Digicel operations
THE Digicel Group’s growth in Jamaica for 2015 was described as weak by US-based Fitch Ratings.
Meanwhile, the company sees strong growth in Papua New Guinea (PNG).
“Papua New Guinea continues to grow strongly, offsetting weak growth in other major countries of operation, such as Jamaica and Haiti,” said Fitch.
The report comes as Fitch affirmed a ‘B’ rating for the Digicel Group and its subsidiaries, with a stable outlook.
Digicel pointed out its commitment to growing the 4G sector in its response to the Fitch report.
“The Fitch report highlights the strength and solidity of Digicel’s business with both geographic and product diversification underpinned by a period of investment. Digicel Jamaica has invested heavily in its network to ensure that it remains the network of choice for data lovers. 4G revenues are growing rapidly and we are committed to making the 4G experience available to the widest possible audience by continuing to expand our 4G network coverage, offering affordable smartphones and innovative pricing packages such as Digicel Zero,” said a Digicel spokesperson in response to Jamaica Observer queries.
In its report, Fitch indicated that Digicel generated stable operating results in the first nine months of fiscal 2015, ending on March 31, 2015. It also expects this
trend to continue over the medium term.
The rating agency in its assessment avoided revealing financials of the group, only indicating that its revenues grew 5.0 per cent with a “solid” earning before interest, taxation, depreciation and amortisation (EBITDA) margin of 41.4 per cent.

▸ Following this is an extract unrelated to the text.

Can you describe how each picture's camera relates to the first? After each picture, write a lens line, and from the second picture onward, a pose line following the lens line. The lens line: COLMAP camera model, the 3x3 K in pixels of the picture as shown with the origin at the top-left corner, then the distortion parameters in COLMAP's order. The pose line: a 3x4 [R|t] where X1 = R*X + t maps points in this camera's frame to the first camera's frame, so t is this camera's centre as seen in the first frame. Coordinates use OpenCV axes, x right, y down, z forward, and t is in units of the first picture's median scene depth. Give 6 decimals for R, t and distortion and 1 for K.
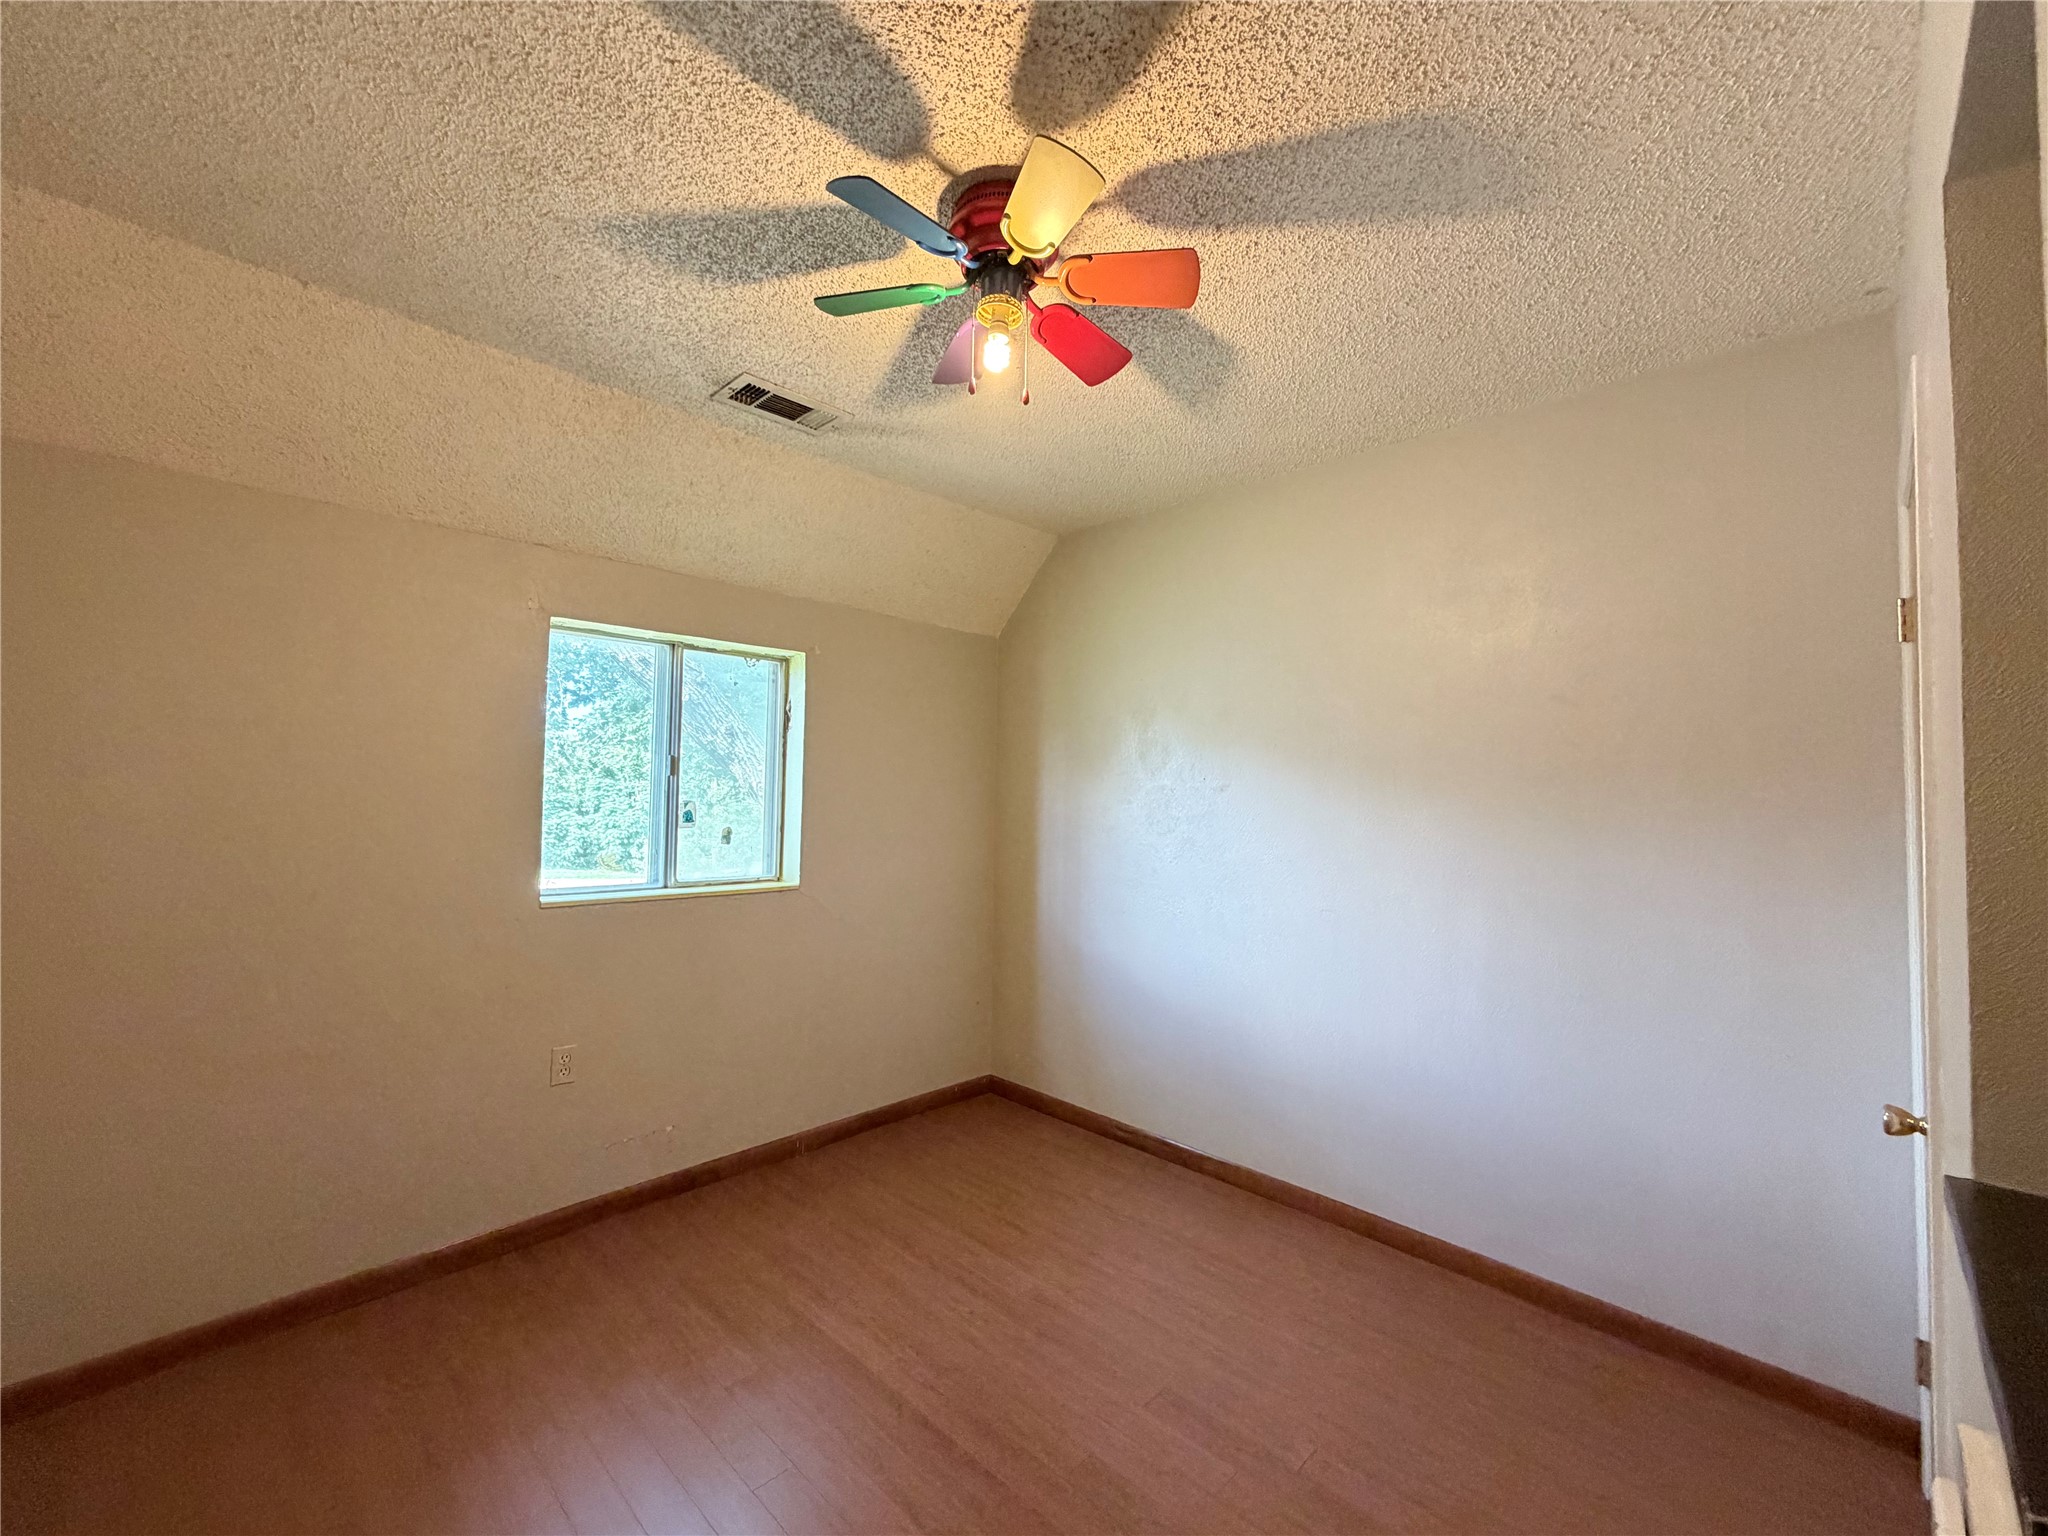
lens RADIAL K [[815.5, 0, 1019.4], [0, 815.5, 770.0], [0, 0, 1]] dist [0.001650, -0.000104]
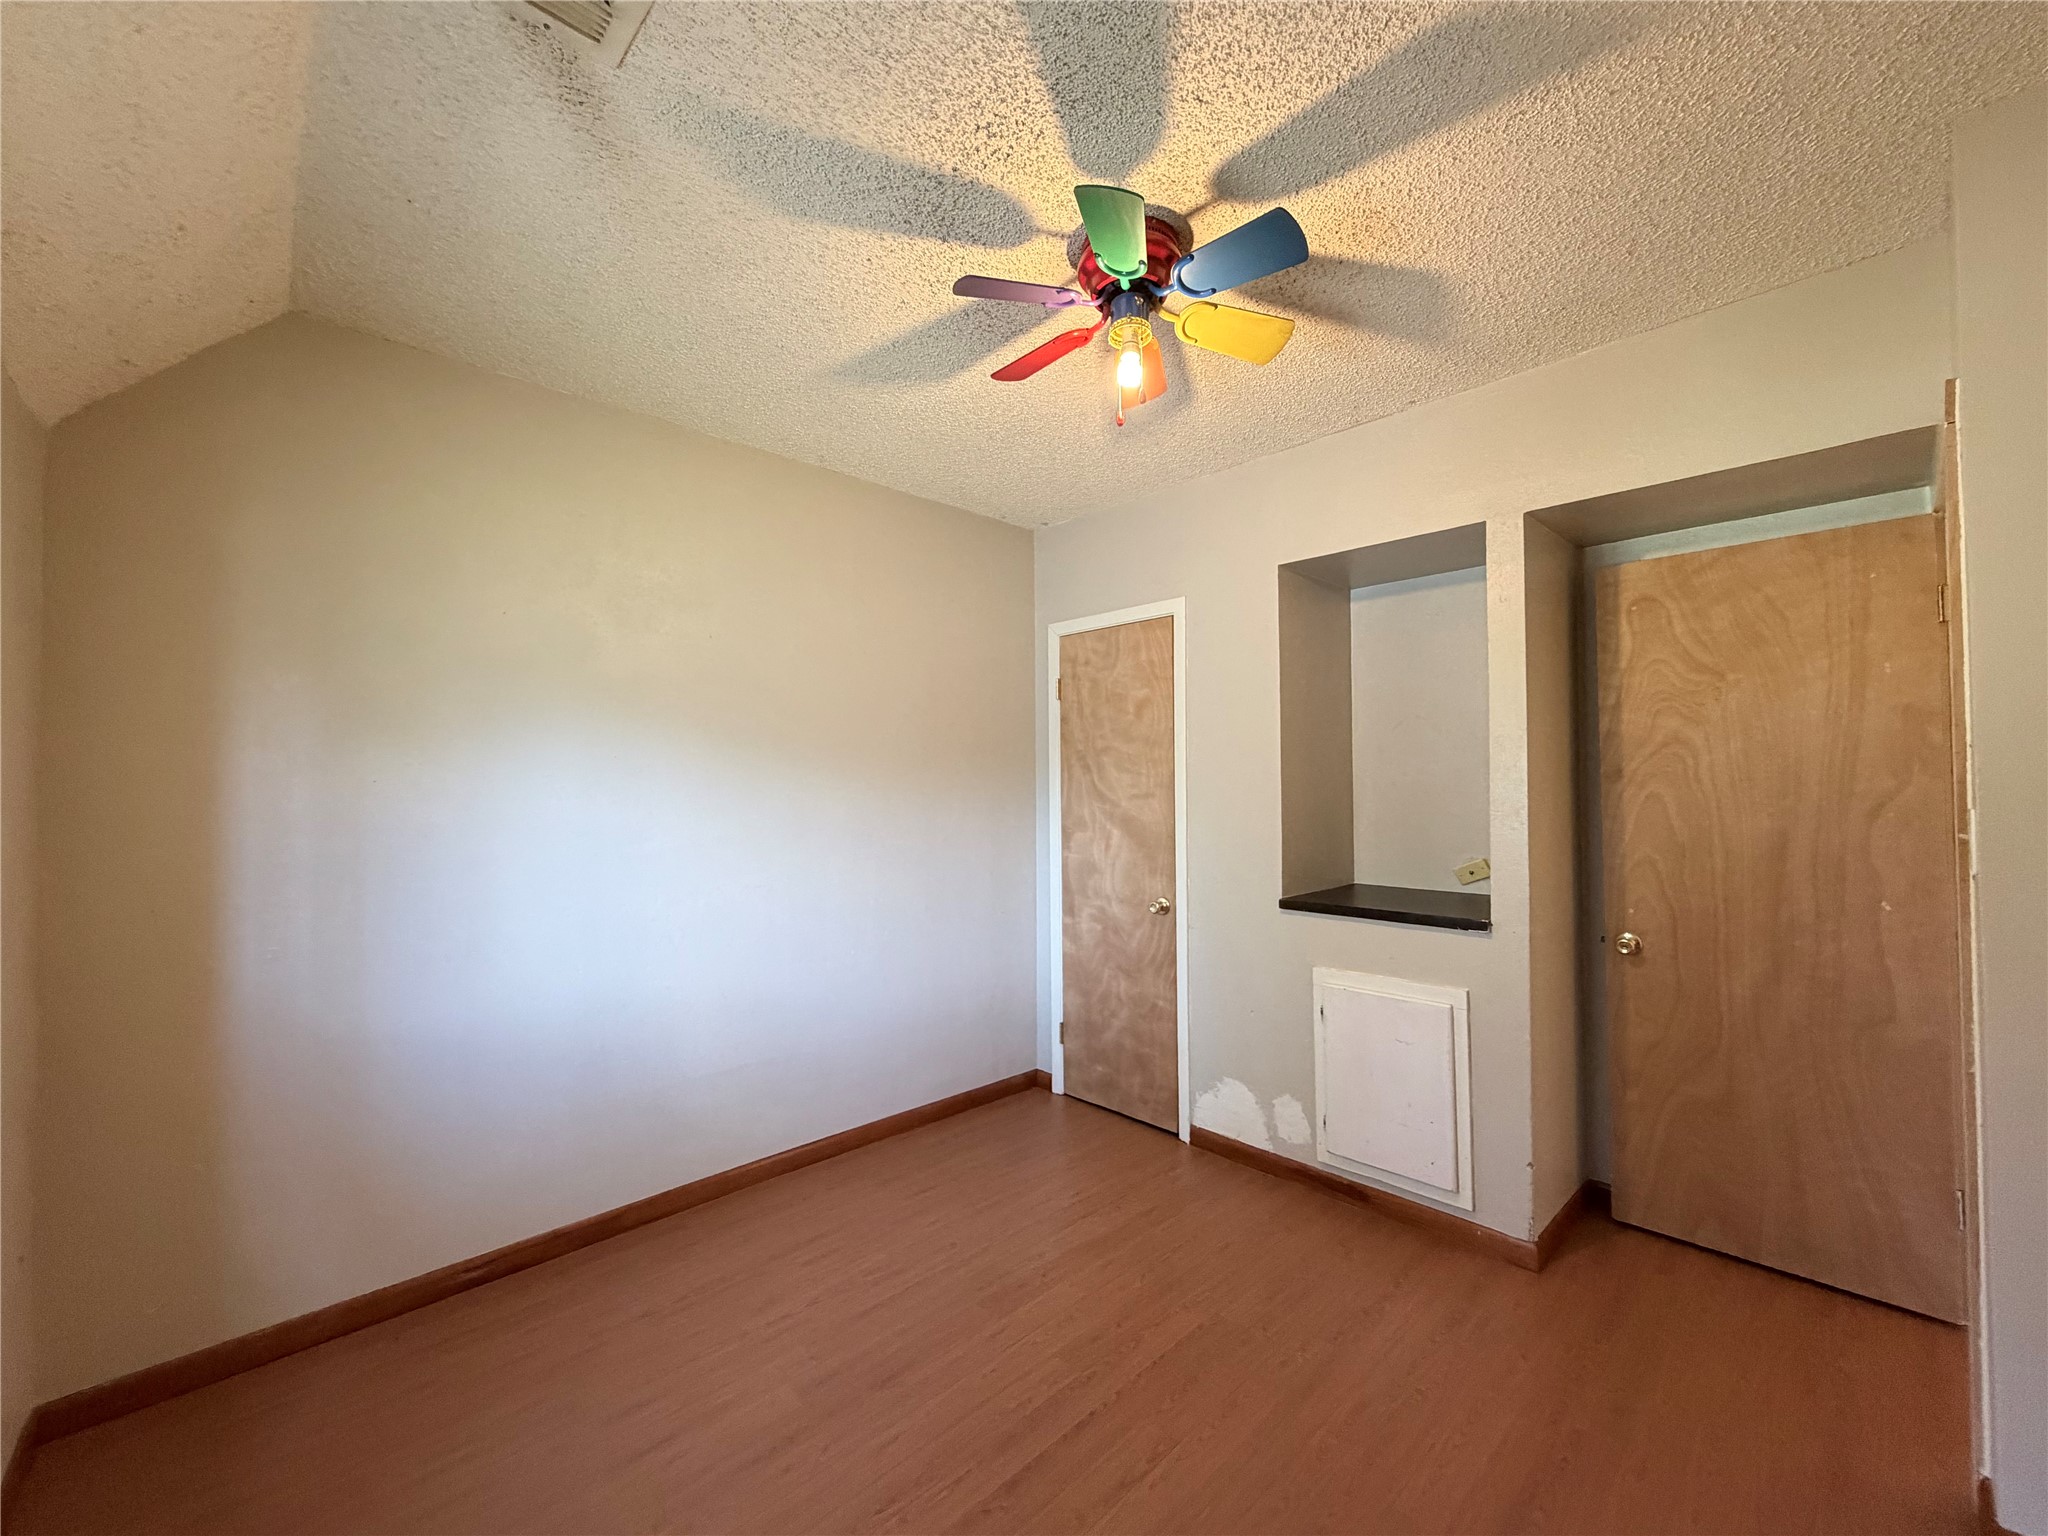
lens RADIAL K [[815.5, 0, 1019.4], [0, 815.5, 770.0], [0, 0, 1]] dist [0.001650, -0.000104]
pose [[0.034353, 0.002173, 0.999407, -0.770771], [-0.026871, 0.999638, -0.001250, 0.018764], [-0.999048, -0.026812, 0.034399, 0.755943]]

“This was mainly driven by increasing data revenue supporting average revenue per user, and steady growth in Papua New Guinea, Trinidad & Tobago, and
the other market segments,” it added.
Stable subscriber base expansion continued, with the total subscriber base reaching 13.8 million as of December 2014 up from 13.4 million a year ago. It added that although revenue growth as reported in United States dollars is likely to remain weak due to the local currency depreciation in some of its markets, the operational impact should not be material, given
the close revenue-cost currency match.
Additionally Fitch forecasts that Digicel will have negative free cash flow generation until financial year 2016 due to high capital expenditure.

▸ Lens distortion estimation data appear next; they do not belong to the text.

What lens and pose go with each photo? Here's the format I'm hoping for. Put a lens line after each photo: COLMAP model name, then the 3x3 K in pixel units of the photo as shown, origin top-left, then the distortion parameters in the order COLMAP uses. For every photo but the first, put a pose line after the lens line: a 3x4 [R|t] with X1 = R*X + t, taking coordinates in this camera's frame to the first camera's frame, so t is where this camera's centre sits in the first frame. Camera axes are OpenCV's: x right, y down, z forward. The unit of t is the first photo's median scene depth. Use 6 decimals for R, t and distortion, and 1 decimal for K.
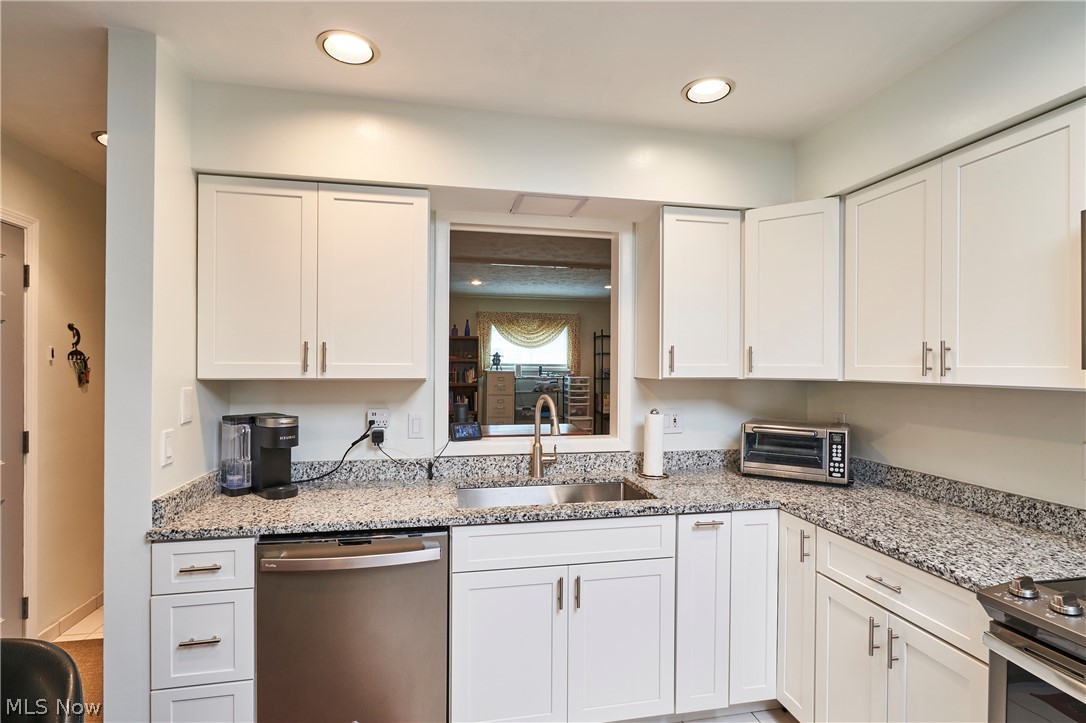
lens RADIAL K [[533.9, 0, 551.0], [0, 533.9, 364.6], [0, 0, 1]] dist [-0.001019, 0.000368]
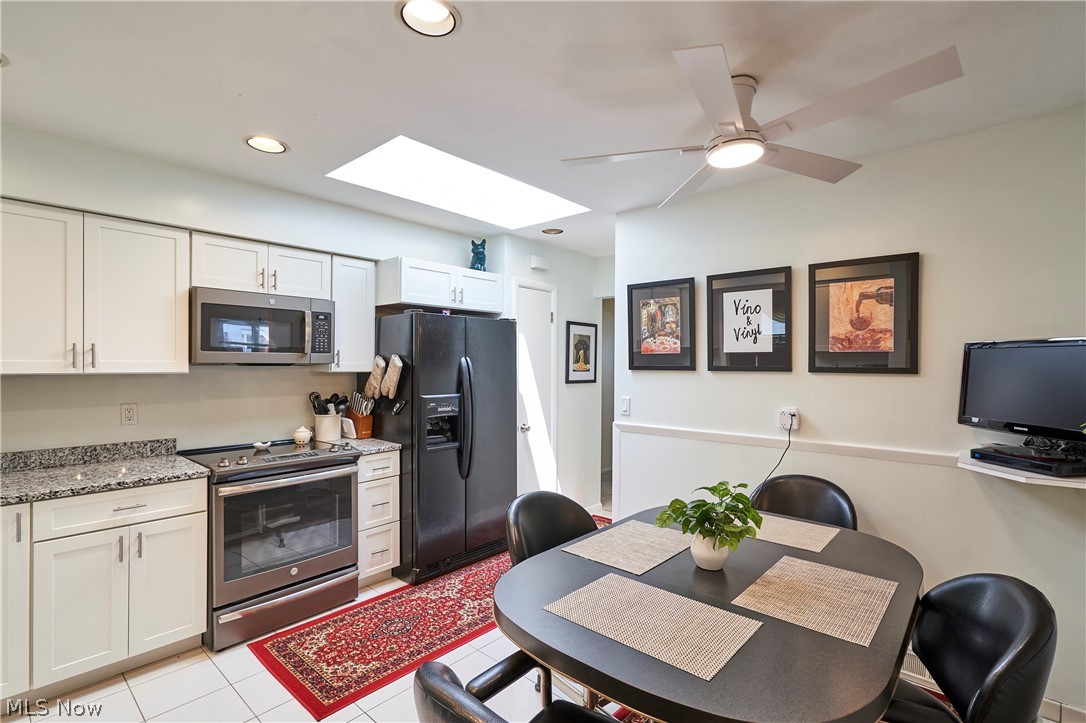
lens RADIAL K [[501.8, 0, 542.3], [0, 501.8, 361.4], [0, 0, 1]] dist [0.003355, 0.000453]
pose [[-0.603587, -0.007933, 0.797258, -4.385146], [-0.008763, 0.999956, 0.003316, -0.043036], [-0.797249, -0.004985, -0.603630, 3.440931]]
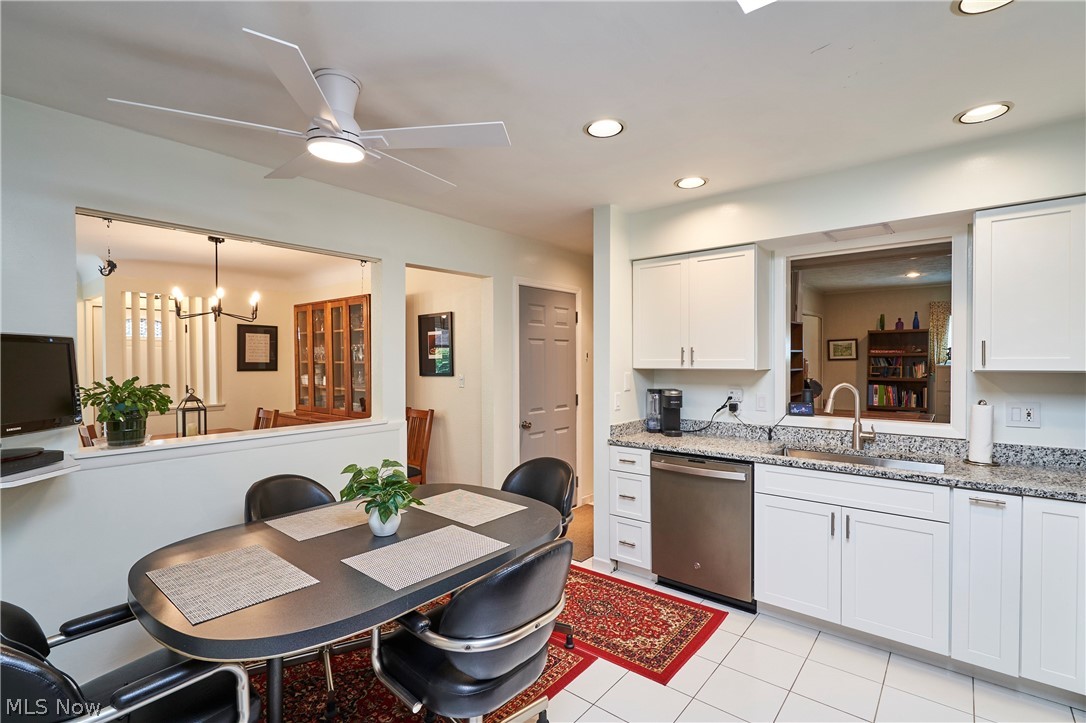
lens RADIAL K [[501.8, 0, 540.9], [0, 501.8, 366.7], [0, 0, 1]] dist [0.003355, 0.000453]
pose [[0.628902, 0.004136, -0.777474, 0.446086], [0.006868, 0.999917, 0.010876, -0.000599], [0.777454, -0.012180, 0.628822, -0.329049]]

“During financial year 2015, the company’s annual capex is forecast to have peaked at about US$650 million, from US$552 million in financial year 2014, as a result of network expansion and upgrades, including cable networks as well as a tower project in Myanmar,” stated Fitch.
Digicel Group operates in 33 markets in the Caribbean, Central America and Asia Pacific. After 13 years of operation, total investment to date stands at over US$5 billion worldwide.